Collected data
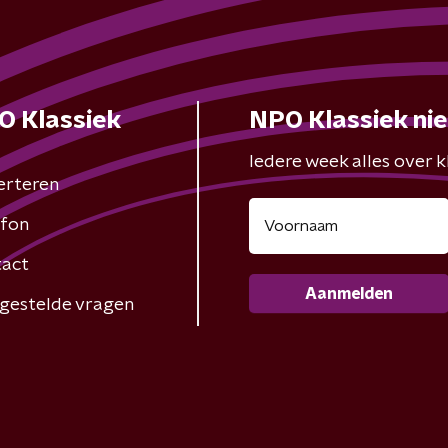
O Klassiek
NPO Klassiek ni
Iedere week alles over kl
erteren
fon
act
Aanmelden
gestelde vragen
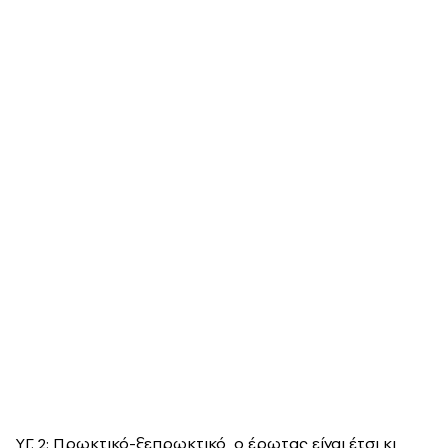
YΓ. 2: Πρωκτικό-ξεπρωκτικό, ο έρωτας είναι έτσι κι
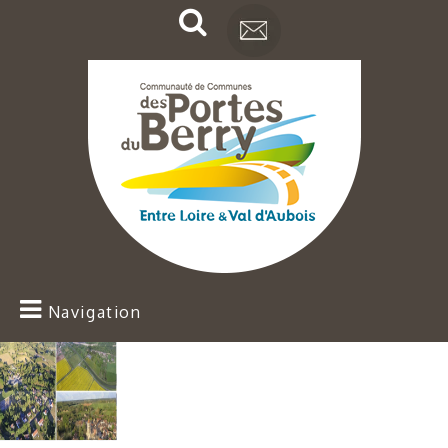
Navigation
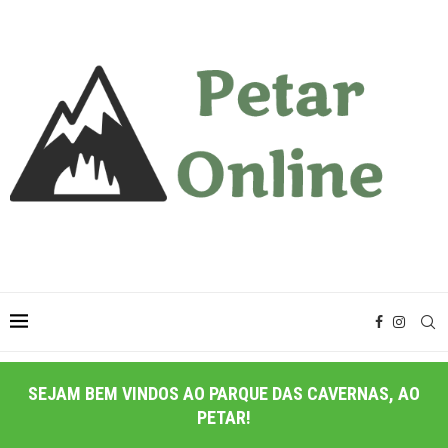
SEJAM BEM VINDOS AO PARQUE DAS CAVERNAS, AO
PETAR!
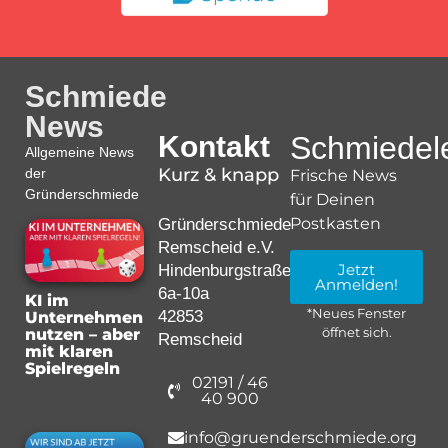
Schmiede
News
Kontakt
Schmiedele
Allgemeine News
Kurz & knapp
der
Frische News
Gründerschmiede
für Deinen
Postkasten
Gründerschmiede
Remscheid e.V.
Jetzt
Hindenburgstraße
Anmelden!
6a-10a
KI im
*Neues Fenster
42853
Unternehmen
nutzen – aber
öffnet sich.
Remscheid
mit klaren
Spielregeln
02191 / 46
40 900
info@gruenderschmiede.org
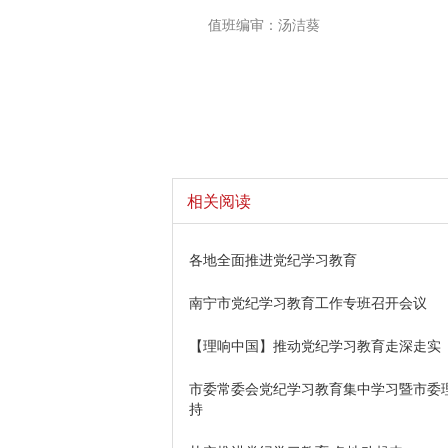
值班编审：汤洁葵
相关阅读
各地全面推进党纪学习教育
南宁市党纪学习教育工作专班召开会议
【理响中国】推动党纪学习教育走深走实
市委常委会党纪学习教育集中学习暨市委理
持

■ Exercise:
Copy all of the data above exactly. Leave out every picture.

■ Response box:
O Klassiek
NPO Klassiek ni
Iedere week alles over kl
erteren
fon
act
Aanmelden
gestelde vragen
YΓ. 2: Πρωκτικό-ξεπρωκτικό, ο έρωτας είναι έτσι κι
Navigation
SEJAM BEM VINDOS AO PARQUE DAS CAVERNAS, AO
PETAR!
Schmiede
News
Kontakt
Schmiedele
Allgemeine News
Kurz & knapp
der
Frische News
Gründerschmiede
für Deinen
Postkasten
Gründerschmiede
Remscheid e.V.
Jetzt
Hindenburgstraße
Anmelden!
6a-10a
KI im
*Neues Fenster
42853
Unternehmen
nutzen – aber
öffnet sich.
Remscheid
mit klaren
Spielregeln
02191 / 46
40 900
info@gruenderschmiede.org
值班编审：汤洁葵
相关阅读
各地全面推进党纪学习教育
南宁市党纪学习教育工作专班召开会议
【理响中国】推动党纪学习教育走深走实
市委常委会党纪学习教育集中学习暨市委理
持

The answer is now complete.